Dataset entries START

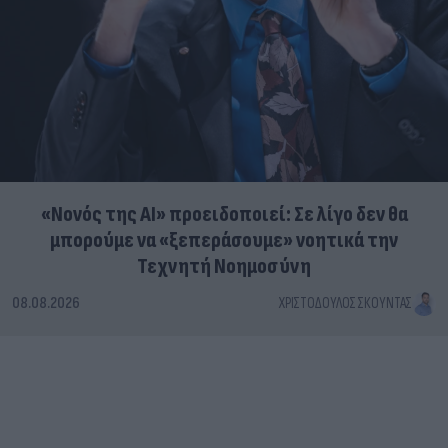
«Νονός της AI» προειδοποιεί: Σε λίγο δεν θα
μπορούμε να «ξεπεράσουμε» νοητικά την
Τεχνητή Νοημοσύνη
08.08.2026
ΧΡΙΣΤΌΔΟΥΛΟΣ ΣΚΟΎΝΤΑΣ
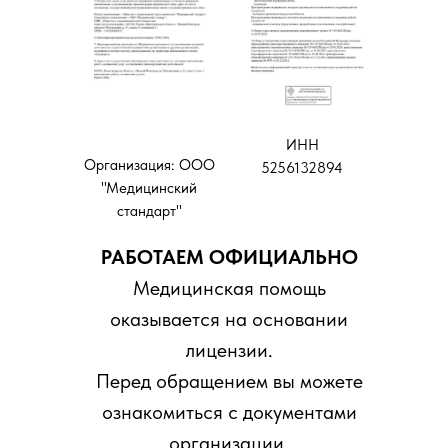
ИНН
Организация: ООО
5256132894
"Медицинский
стандарт"
РАБОТАЕМ ОФИЦИАЛЬНО
Медицинская помощь
оказывается на основании
лицензии.
Перед обращением вы можете
ознакомиться с документами
организации.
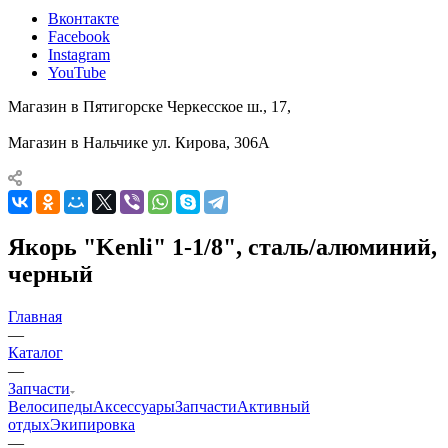
Вконтакте
Facebook
Instagram
YouTube
Магазин в Пятигорске
Черкесское ш., 17,
Магазин в Нальчике
ул. Кирова, 306А
Якорь "Kenli" 1-1/8", сталь/алюминий,
черный
Главная
—
Каталог
—
Запчасти
Велосипеды
Аксессуары
Запчасти
Активный
отдых
Экипировка
—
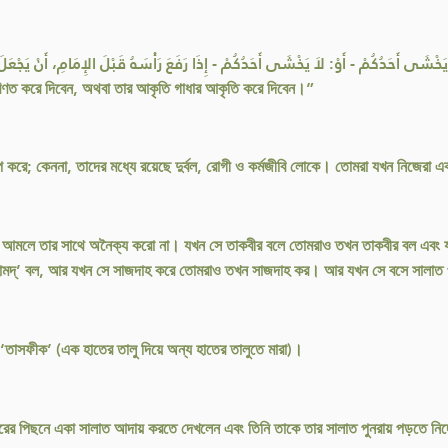
أَمَا يَخْشَى أَحَدُكُمْ - أَوْ: لاَ يَخْشَى أَحَدُكُمْ - إِذَا رَفَعَ رَأْسَهُ قَبْلَ الإِم “তোমাদের কেউ যখন ইমামের পূর্বে মাথা উঠিয়ে ফে
রিণত করে দিবেন, অথবা তার আকৃতি গাধার আকৃতি করে দিবেন।”
 করে; কেননা, তাদের মধ্যে রয়েছে দুর্বল, রোগী ও কর্মজীবি লোকে। তোমরা যখন নিজেরা 
া আমলে তার সাথে অনৈক্য করো না। যখন সে তাকবীর বলে তোমরাও তখন তাকবীর বল এবং 
কাল হামদ্’ বল, আর যখন সে সাজদাহ করে তোমরাও তখন সাজদাহ কর। আর যখন সে বসে সালা
ায় ‘তাসফীক’ (এক হাতের তালু দিয়ে অন্য হাতের তালুতে মারা)।
কাতারের পিছনে একা সালাত আদায় করতে দেখলেন এবং তিনি তাকে তার সালাত পুনরায় পড়তে নির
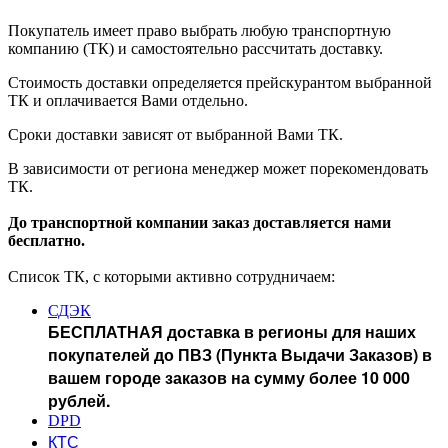
Покупатель имеет право выбрать любую транспортную
компанию (ТК) и самостоятельно рассчитать доставку.
Стоимость доставки определяется прейскурантом выбранной
ТК и оплачивается Вами отдельно.
Сроки доставки зависят от выбранной Вами ТК.
В зависимости от региона менеджер может порекомендовать
ТК.
До транспортной компании заказ доставляется нами
бесплатно.
Список ТК, с которыми активно сотрудничаем:
СДЭК
БЕСПЛАТНАЯ доставка в регионы для наших
покупателей до ПВЗ (Пункта Выдачи Заказов) в
вашем городе заказов на сумму более 10 000
рублей.
DPD
КТС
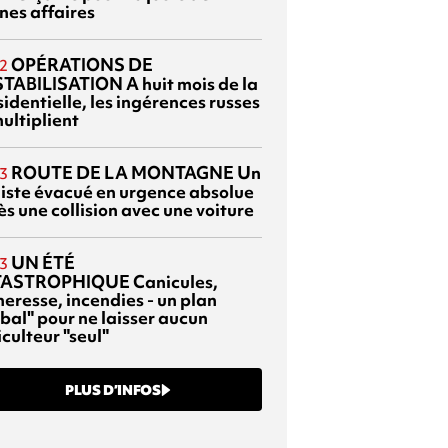
nes affaires
OPÉRATIONS DE
2
TABILISATION
A huit mois de la
identielle, les ingérences russes
ultiplient
ROUTE DE LA MONTAGNE
Un
3
liste évacué en urgence absolue
s une collision avec une voiture
UN ÉTÉ
3
TASTROPHIQUE
Canicules,
heresse, incendies - un plan
bal" pour ne laisser aucun
culteur "seul"
PLUS D’INFOS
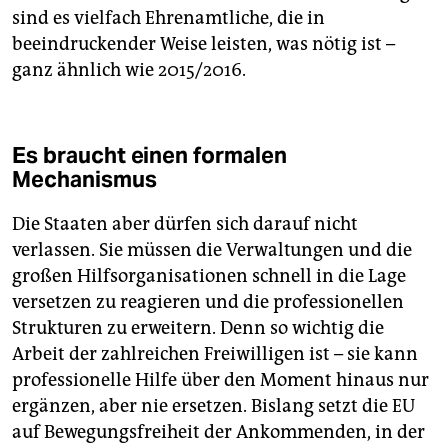
sind es vielfach Ehrenamtliche, die in
beeindruckender Weise leisten, was nötig ist –
ganz ähnlich wie 2015/2016.
Es braucht einen formalen
Mechanismus
Die Staaten aber dürfen sich darauf nicht
verlassen. Sie müssen die Verwaltungen und die
großen Hilfsorganisationen schnell in die Lage
versetzen zu reagieren und die professionellen
Strukturen zu erweitern. Denn so wichtig die
Arbeit der zahlreichen Freiwilligen ist – sie kann
professionelle Hilfe über den Moment hinaus nur
ergänzen, aber nie ersetzen. Bislang setzt die EU
auf Bewegungsfreiheit der Ankommenden, in der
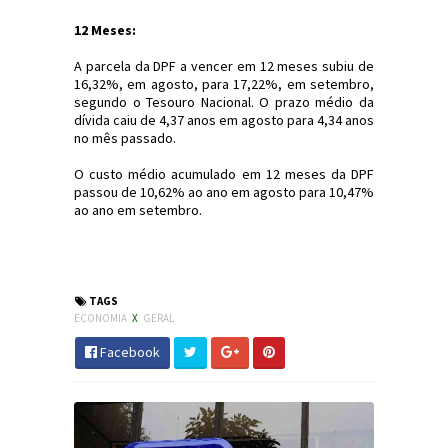
12 Meses:
A parcela da DPF a vencer em 12 meses subiu de
16,32%, em agosto, para 17,22%, em setembro,
segundo o Tesouro Nacional. O prazo médio da
dívida caiu de 4,37 anos em agosto para 4,34 anos
no mês passado.
O custo médio acumulado em 12 meses da DPF
passou de 10,62% ao ano em agosto para 10,47%
ao ano em setembro.
#Dinheiro #TesousoNacional #Economia #JdC
#JornaldosCanyons
TAGS
ECONOMIA
X
GERAL
Facebook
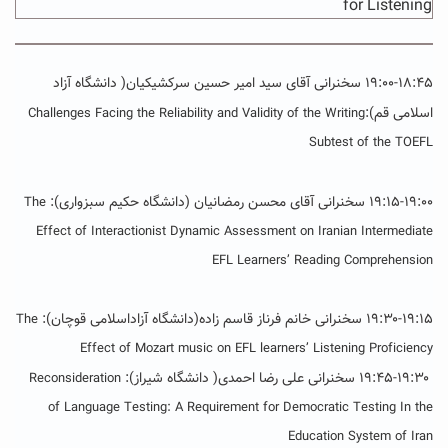
for Listening
۱۹:۰۰-۱۸:۴۵ سخنرانی
آقای سید امیر حسین سرکشیکیان( دانشگاه آزاد
اسلامی قم):
Challenges Facing the Reliability and Validity of the Writing
Subtest of the TOEFL
۱۹:۱۵-۱۹:۰۰ سخنرانی آقای محسن رمضانیان (دانشگاه حکیم سبزواری):
The
Effect of Interactionist Dynamic Assessment on Iranian Intermediate
EFL Learners’ Reading Comprehension
۱۹:۳۰-۱۹:۱۵ سخنرانی خانم فرناز قاسم زاده(دانشگاه آزاداسلامی قوچان):
The
Effect of Mozart music on EFL learners’ Listening Proficiency
۱۹:۴۵-۱۹:۳۰
سخنرانی
علی رضا احمدی( دانشگاه شیراز):
Reconsideration
of Language Testing: A Requirement for Democratic Testing In the
Education System of Iran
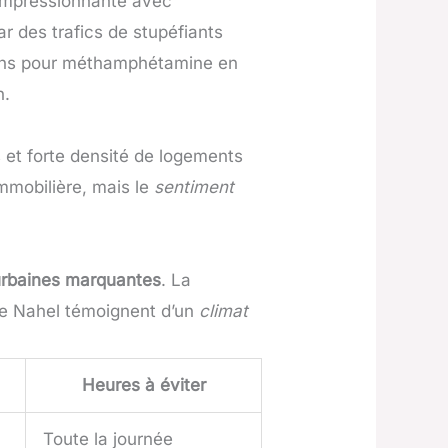
impressionnante avec
r des trafics de stupéfiants
tions pour méthamphétamine en
h.
et forte densité de logements
immobilière, mais le
sentiment
urbaines marquantes
. La
 de Nahel témoignent d’un
climat
Heures à éviter
Toute la journée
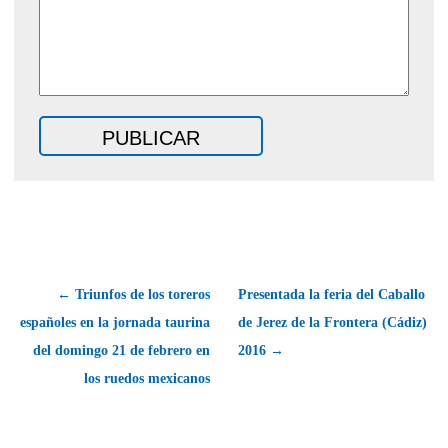
← Triunfos de los toreros
Presentada la feria del Caballo
españoles en la jornada taurina
de Jerez de la Frontera (Cádiz)
del domingo 21 de febrero en
2016 →
los ruedos mexicanos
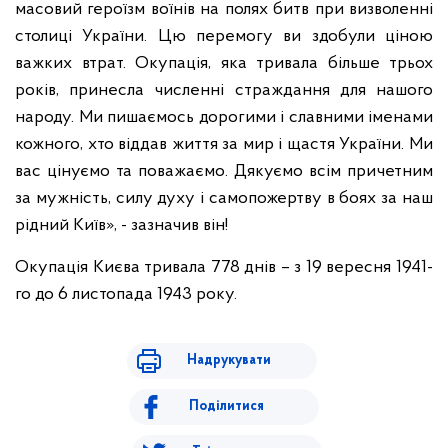
масовий героїзм воїнів на полях битв при визволенні
столиці України. Цю перемогу ви здобули ціною
важких втрат. Окупація, яка тривала більше трьох
років, принесла численні страждання для нашого
народу. Ми пишаємось дорогими і славними іменами
кожного, хто віддав життя за мир і щастя України. Ми
вас цінуємо та поважаємо. Дякуємо всім причетним
за мужність, силу духу і самопожертву в боях за наш
рідний Київ», - зазначив він!
Окупація Києва тривала 778 днів – з 19 вересня 1941-
го до 6 листопада 1943 року.
Надрукувати
Поділитися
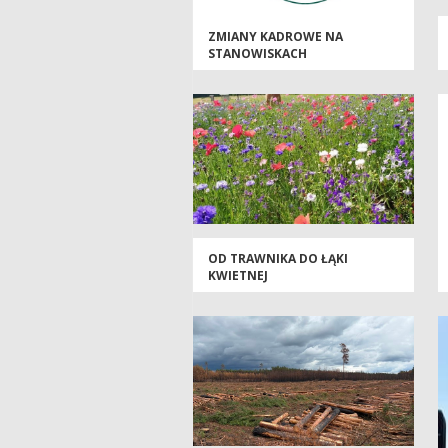
ZMIANY KADROWE NA
STANOWISKACH
KIEROWNICZYCH
OD TRAWNIKA DO ŁĄKI
KWIETNEJ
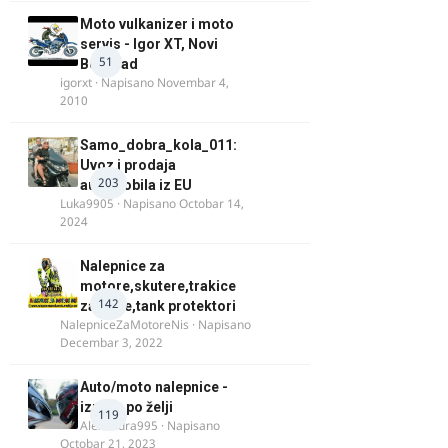
Moto vulkanizer i moto
servis - Igor XT, Novi
51
Beograd
igorxt
· Napisano
Novembar 4,
2010
Samo_dobra_kola_011:
Uvoz i prodaja
203
automobila iz EU
Luka9905
· Napisano
Octobar 14,
2024
Nalepnice za
motore,skutere,trakice
142
za felne,tank protektori
NalepniceZaMotoreNis
· Napisano
Decembar 3, 2022
Auto/moto nalepnice -
izrada po želji
119
Alexandra995
· Napisano
Octobar 21, 2023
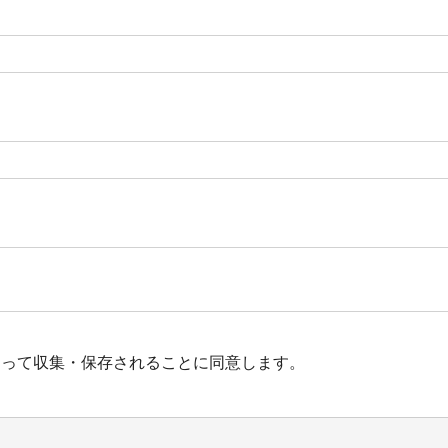
よって収集・保存されることに同意します。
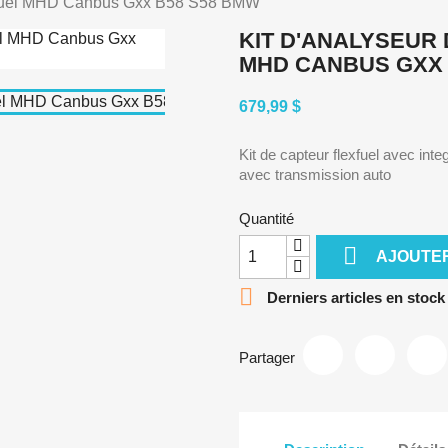
exFuel MHD Canbus Gxx B58 S58 BMW
KIT D'ANALYSEUR 
MHD CANBUS GXX 
679,99 $
Kit de capteur flexfuel avec in
avec transmission auto
Quantité

AJOUTER

Derniers articles en stock
Partager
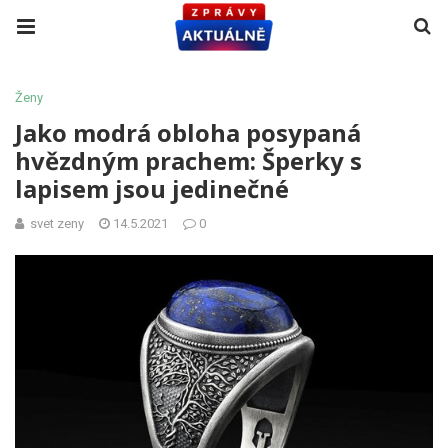
Ženy
Jako modrá obloha posypaná
hvězdným prachem: Šperky s
lapisem jsou jedinečné
svet zeny
14.5.2021
0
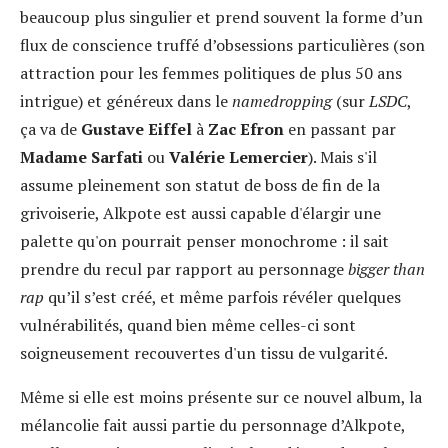
beaucoup plus singulier et prend souvent la forme d’un
flux de conscience truffé d’obsessions particulières (son
attraction pour les femmes politiques de plus 50 ans
intrigue) et généreux dans le
namedropping
(sur
LSDC
,
ça va de
Gustave Eiffel
à
Zac Efron
en passant par
Madame Sarfati
ou
Valérie Lemercier
). Mais s'il
assume pleinement son statut de boss de fin de la
grivoiserie, Alkpote est aussi capable d'élargir une
palette qu'on pourrait penser monochrome : il sait
prendre du recul par rapport au personnage
bigger than
rap
qu’il s’est créé, et même parfois révéler quelques
vulnérabilités, quand bien même celles-ci sont
soigneusement recouvertes d'un tissu de vulgarité.
Même si elle est moins présente sur ce nouvel album, la
mélancolie fait aussi partie du personnage d’Alkpote,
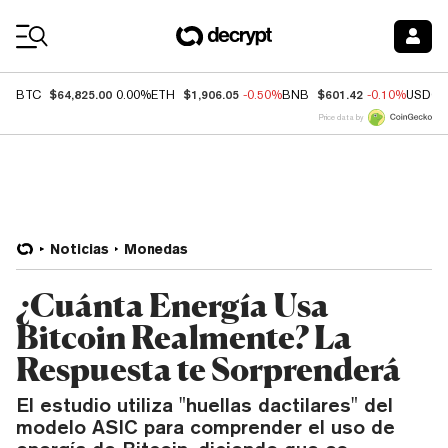
Coin Prices
$64,825.00
$1,906.05
$601.42
BTC
0.00%
ETH
-0.50%
BNB
-0.10%
USDC
Price data by
Noticias
Monedas
¿Cuánta Energía Usa
Bitcoin Realmente? La
Respuesta te Sorprenderá
El estudio utiliza "huellas dactilares" del
modelo ASIC para comprender el uso de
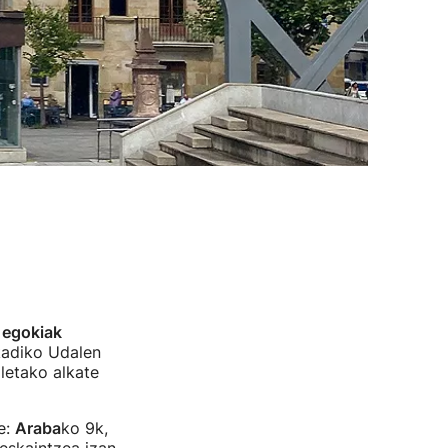
 egokiak
adiko Udalen
letako alkate
e:
Araba
ko 9k,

Dataset entries END

### Work item
In the entries above, find the line that contains "A huit mois de la" and the line that contains "r des trafics de stupéfiants". Reproduce exactly those two lines and every line between them, but not the pictures.

### Result
A huit mois de la
identielle, les ingérences russes
ultiplient
ROUTE DE LA MONTAGNE
Un
3
liste évacué en urgence absolue
s une collision avec une voiture
UN ÉTÉ
3
TASTROPHIQUE
Canicules,
heresse, incendies - un plan
bal" pour ne laisser aucun
culteur "seul"
PLUS D’INFOS
sind es vielfach Ehrenamtliche, die in
beeindruckender Weise leisten, was nötig ist –
ganz ähnlich wie 2015/2016.
Es braucht einen formalen
Mechanismus
Die Staaten aber dürfen sich darauf nicht
verlassen. Sie müssen die Verwaltungen und die
großen Hilfsorganisationen schnell in die Lage
versetzen zu reagieren und die professionellen
Strukturen zu erweitern. Denn so wichtig die
Arbeit der zahlreichen Freiwilligen ist – sie kann
professionelle Hilfe über den Moment hinaus nur
ergänzen, aber nie ersetzen. Bislang setzt die EU
auf Bewegungsfreiheit der Ankommenden, in der
12 Meses:
A parcela da DPF a vencer em 12 meses subiu de
16,32%, em agosto, para 17,22%, em setembro,
segundo o Tesouro Nacional. O prazo médio da
dívida caiu de 4,37 anos em agosto para 4,34 anos
no mês passado.
O custo médio acumulado em 12 meses da DPF
passou de 10,62% ao ano em agosto para 10,47%
ao ano em setembro.
#Dinheiro #TesousoNacional #Economia #JdC
#JornaldosCanyons
TAGS
ECONOMIA
X
GERAL
Facebook
for Listening
۱۹:۰۰-۱۸:۴۵ سخنرانی
آقای سید امیر حسین سرکشیکیان( دانشگاه آزاد
اسلامی قم):
Challenges Facing the Reliability and Validity of the Writing
Subtest of the TOEFL
۱۹:۱۵-۱۹:۰۰ سخنرانی آقای محسن رمضانیان (دانشگاه حکیم سبزواری):
The
Effect of Interactionist Dynamic Assessment on Iranian Intermediate
EFL Learners’ Reading Comprehension
۱۹:۳۰-۱۹:۱۵ سخنرانی خانم فرناز قاسم زاده(دانشگاه آزاداسلامی قوچان):
The
Effect of Mozart music on EFL learners’ Listening Proficiency
۱۹:۴۵-۱۹:۳۰
سخنرانی
علی رضا احمدی( دانشگاه شیراز):
Reconsideration
of Language Testing: A Requirement for Democratic Testing In the
Education System of Iran
impressionnante avec
r des trafics de stupéfiants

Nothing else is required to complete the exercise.